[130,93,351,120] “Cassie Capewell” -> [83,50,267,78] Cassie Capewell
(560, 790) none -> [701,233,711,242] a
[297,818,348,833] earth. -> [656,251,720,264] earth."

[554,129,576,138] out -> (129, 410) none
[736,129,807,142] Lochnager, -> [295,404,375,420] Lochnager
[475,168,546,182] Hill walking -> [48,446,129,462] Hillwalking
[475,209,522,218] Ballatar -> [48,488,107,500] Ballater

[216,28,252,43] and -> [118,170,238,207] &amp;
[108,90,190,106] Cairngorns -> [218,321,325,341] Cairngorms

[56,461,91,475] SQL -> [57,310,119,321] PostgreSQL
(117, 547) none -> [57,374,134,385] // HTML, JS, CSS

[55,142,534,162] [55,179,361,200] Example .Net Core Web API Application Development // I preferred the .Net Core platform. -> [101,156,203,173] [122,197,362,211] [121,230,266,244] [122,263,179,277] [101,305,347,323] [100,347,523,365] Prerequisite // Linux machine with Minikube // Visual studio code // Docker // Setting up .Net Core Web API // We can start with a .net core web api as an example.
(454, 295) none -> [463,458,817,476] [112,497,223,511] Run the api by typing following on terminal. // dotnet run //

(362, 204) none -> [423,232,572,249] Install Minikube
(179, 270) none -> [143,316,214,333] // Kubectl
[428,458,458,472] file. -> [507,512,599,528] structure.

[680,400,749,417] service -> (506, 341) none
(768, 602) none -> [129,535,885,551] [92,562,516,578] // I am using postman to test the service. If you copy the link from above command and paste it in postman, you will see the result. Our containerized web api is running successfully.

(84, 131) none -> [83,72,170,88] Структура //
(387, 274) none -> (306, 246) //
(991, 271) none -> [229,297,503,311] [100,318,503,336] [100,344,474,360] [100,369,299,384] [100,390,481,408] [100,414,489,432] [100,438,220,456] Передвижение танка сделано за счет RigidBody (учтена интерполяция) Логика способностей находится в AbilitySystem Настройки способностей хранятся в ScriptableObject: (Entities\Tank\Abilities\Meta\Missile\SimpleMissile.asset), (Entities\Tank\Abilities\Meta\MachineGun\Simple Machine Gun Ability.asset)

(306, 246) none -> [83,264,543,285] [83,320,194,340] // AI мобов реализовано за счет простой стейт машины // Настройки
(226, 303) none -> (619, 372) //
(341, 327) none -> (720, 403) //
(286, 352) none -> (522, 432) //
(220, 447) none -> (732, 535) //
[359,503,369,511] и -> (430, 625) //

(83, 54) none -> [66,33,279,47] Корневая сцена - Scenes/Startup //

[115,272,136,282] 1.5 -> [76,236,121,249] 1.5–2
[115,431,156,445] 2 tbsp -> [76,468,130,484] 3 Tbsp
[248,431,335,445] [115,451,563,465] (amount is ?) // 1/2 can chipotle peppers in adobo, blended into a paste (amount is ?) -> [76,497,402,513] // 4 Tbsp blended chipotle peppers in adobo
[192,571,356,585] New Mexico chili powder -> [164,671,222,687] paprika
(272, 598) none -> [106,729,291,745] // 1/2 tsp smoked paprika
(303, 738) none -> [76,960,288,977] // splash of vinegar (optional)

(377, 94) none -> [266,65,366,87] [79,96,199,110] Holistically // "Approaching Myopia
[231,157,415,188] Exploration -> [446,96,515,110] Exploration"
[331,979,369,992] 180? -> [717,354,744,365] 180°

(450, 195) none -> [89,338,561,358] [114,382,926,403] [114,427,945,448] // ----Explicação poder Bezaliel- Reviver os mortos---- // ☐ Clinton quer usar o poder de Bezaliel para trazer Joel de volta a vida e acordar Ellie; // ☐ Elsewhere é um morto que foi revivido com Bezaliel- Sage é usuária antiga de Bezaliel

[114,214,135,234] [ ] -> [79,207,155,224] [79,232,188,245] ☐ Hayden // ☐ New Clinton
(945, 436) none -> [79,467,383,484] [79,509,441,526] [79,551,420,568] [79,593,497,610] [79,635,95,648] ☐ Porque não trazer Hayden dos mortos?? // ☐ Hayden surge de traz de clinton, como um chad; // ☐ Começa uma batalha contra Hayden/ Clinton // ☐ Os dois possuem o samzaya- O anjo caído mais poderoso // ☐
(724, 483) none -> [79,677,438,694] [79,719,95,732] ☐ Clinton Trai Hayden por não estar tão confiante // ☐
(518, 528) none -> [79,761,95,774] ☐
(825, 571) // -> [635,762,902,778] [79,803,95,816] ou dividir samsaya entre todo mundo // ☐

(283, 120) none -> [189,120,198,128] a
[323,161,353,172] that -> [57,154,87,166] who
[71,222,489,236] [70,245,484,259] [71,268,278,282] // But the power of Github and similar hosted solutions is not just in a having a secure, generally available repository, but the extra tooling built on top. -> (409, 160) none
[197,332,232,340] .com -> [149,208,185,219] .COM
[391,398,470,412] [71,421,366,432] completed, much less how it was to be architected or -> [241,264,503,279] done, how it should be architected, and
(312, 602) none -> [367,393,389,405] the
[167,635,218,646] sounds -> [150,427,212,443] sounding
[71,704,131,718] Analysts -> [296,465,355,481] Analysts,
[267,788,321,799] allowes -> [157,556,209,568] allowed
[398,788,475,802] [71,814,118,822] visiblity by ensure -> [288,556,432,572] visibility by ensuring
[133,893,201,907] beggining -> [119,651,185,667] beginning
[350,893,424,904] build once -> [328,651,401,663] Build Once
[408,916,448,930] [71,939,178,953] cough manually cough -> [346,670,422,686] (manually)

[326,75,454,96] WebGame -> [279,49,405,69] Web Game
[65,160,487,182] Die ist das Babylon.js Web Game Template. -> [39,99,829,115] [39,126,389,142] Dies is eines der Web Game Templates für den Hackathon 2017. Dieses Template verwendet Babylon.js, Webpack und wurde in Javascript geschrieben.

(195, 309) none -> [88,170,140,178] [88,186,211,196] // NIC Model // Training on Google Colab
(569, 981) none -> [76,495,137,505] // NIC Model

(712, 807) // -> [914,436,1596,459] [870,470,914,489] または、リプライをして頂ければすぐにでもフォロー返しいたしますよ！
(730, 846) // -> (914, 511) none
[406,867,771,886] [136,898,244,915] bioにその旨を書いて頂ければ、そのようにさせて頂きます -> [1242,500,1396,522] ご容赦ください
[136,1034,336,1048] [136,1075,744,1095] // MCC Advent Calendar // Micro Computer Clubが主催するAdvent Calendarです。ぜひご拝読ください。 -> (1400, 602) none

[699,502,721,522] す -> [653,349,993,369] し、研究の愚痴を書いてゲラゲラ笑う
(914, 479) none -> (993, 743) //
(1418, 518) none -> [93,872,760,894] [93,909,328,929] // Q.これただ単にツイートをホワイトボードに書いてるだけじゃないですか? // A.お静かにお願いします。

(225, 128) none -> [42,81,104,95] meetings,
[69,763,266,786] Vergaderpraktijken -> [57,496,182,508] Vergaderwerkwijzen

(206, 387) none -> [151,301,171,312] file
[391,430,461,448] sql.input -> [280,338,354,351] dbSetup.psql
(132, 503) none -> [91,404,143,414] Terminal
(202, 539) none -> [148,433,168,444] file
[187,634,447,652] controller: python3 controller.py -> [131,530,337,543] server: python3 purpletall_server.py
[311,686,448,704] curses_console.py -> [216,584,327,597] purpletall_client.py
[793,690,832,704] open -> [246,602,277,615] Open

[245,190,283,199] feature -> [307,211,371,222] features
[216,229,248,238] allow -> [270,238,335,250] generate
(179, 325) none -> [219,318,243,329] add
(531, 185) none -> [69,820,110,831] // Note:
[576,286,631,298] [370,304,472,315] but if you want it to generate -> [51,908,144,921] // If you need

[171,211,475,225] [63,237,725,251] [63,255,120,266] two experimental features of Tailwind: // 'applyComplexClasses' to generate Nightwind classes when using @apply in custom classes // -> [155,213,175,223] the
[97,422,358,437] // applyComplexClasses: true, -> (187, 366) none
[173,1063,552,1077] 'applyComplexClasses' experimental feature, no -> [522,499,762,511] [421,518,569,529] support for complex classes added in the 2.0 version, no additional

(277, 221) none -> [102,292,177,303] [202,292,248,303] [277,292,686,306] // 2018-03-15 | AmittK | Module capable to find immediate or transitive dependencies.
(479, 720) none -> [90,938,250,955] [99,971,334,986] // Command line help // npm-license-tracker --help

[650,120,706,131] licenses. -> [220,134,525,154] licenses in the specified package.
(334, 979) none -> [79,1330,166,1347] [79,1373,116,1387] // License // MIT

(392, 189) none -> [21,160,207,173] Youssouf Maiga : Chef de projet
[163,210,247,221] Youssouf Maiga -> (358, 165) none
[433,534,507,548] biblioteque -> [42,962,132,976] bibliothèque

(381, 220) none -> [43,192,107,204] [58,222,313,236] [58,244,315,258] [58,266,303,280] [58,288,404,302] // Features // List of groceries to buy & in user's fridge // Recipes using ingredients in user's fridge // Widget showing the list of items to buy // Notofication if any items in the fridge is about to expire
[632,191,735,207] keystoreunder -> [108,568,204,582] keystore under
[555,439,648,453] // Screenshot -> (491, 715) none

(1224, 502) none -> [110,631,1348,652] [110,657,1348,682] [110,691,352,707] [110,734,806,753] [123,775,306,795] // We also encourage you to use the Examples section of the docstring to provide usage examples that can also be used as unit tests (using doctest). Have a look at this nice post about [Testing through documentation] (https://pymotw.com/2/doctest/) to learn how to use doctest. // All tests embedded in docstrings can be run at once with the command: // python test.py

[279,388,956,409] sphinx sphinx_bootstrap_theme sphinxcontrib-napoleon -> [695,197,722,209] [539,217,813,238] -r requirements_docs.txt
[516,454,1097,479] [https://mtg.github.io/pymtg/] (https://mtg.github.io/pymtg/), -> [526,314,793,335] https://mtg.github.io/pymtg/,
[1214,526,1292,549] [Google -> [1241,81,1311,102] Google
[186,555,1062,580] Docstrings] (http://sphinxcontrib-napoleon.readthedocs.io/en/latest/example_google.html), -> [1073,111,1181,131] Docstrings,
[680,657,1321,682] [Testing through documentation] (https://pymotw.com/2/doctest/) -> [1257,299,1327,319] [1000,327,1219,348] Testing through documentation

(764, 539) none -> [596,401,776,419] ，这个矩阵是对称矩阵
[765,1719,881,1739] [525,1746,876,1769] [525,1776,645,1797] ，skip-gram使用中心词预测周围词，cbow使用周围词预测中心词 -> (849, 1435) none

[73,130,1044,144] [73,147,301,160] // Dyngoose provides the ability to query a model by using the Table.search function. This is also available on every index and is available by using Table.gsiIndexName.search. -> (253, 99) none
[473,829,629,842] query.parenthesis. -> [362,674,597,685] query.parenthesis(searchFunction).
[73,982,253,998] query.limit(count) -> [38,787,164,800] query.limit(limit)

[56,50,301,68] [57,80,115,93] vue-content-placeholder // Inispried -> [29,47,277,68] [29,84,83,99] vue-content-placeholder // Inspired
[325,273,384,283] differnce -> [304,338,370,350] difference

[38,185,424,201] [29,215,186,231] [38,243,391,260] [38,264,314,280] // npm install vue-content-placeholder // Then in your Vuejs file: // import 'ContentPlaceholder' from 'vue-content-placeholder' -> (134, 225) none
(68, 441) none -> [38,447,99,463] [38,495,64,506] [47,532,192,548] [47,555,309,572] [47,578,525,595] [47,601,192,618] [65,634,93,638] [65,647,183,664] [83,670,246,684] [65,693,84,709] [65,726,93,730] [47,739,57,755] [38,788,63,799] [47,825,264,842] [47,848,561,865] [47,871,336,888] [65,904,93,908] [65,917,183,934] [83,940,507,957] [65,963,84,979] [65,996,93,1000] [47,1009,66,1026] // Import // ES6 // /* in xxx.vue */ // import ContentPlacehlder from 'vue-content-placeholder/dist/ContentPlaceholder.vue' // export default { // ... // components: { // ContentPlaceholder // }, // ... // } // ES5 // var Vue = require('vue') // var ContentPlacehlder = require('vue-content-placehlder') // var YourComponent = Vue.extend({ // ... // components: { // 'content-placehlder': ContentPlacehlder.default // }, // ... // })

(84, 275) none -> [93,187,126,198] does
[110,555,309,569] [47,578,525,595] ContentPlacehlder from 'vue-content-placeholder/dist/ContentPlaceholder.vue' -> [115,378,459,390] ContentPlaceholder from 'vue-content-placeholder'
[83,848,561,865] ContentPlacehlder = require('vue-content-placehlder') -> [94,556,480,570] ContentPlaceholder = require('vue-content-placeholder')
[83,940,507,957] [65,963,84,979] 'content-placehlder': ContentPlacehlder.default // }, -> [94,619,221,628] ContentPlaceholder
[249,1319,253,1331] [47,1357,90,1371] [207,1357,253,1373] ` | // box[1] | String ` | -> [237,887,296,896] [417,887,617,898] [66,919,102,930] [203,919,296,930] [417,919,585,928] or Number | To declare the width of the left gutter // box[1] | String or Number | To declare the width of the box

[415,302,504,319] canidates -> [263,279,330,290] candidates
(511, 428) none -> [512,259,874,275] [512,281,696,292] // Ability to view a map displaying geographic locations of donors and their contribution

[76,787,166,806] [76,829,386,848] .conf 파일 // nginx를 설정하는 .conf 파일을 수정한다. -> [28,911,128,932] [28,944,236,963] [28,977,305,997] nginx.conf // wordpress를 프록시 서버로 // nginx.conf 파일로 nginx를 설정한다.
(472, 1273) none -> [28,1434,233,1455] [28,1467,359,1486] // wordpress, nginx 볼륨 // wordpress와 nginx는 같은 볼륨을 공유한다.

*****

Will you return exactly the lines above from the one with "[391,398,470,412] [71,421,366,432] completed, much" down to the one with "[267,788,321,799] allowes ->", counting both as part of the range?

[391,398,470,412] [71,421,366,432] completed, much less how it was to be architected or -> [241,264,503,279] done, how it should be architected, and
(312, 602) none -> [367,393,389,405] the
[167,635,218,646] sounds -> [150,427,212,443] sounding
[71,704,131,718] Analysts -> [296,465,355,481] Analysts,
[267,788,321,799] allowes -> [157,556,209,568] allowed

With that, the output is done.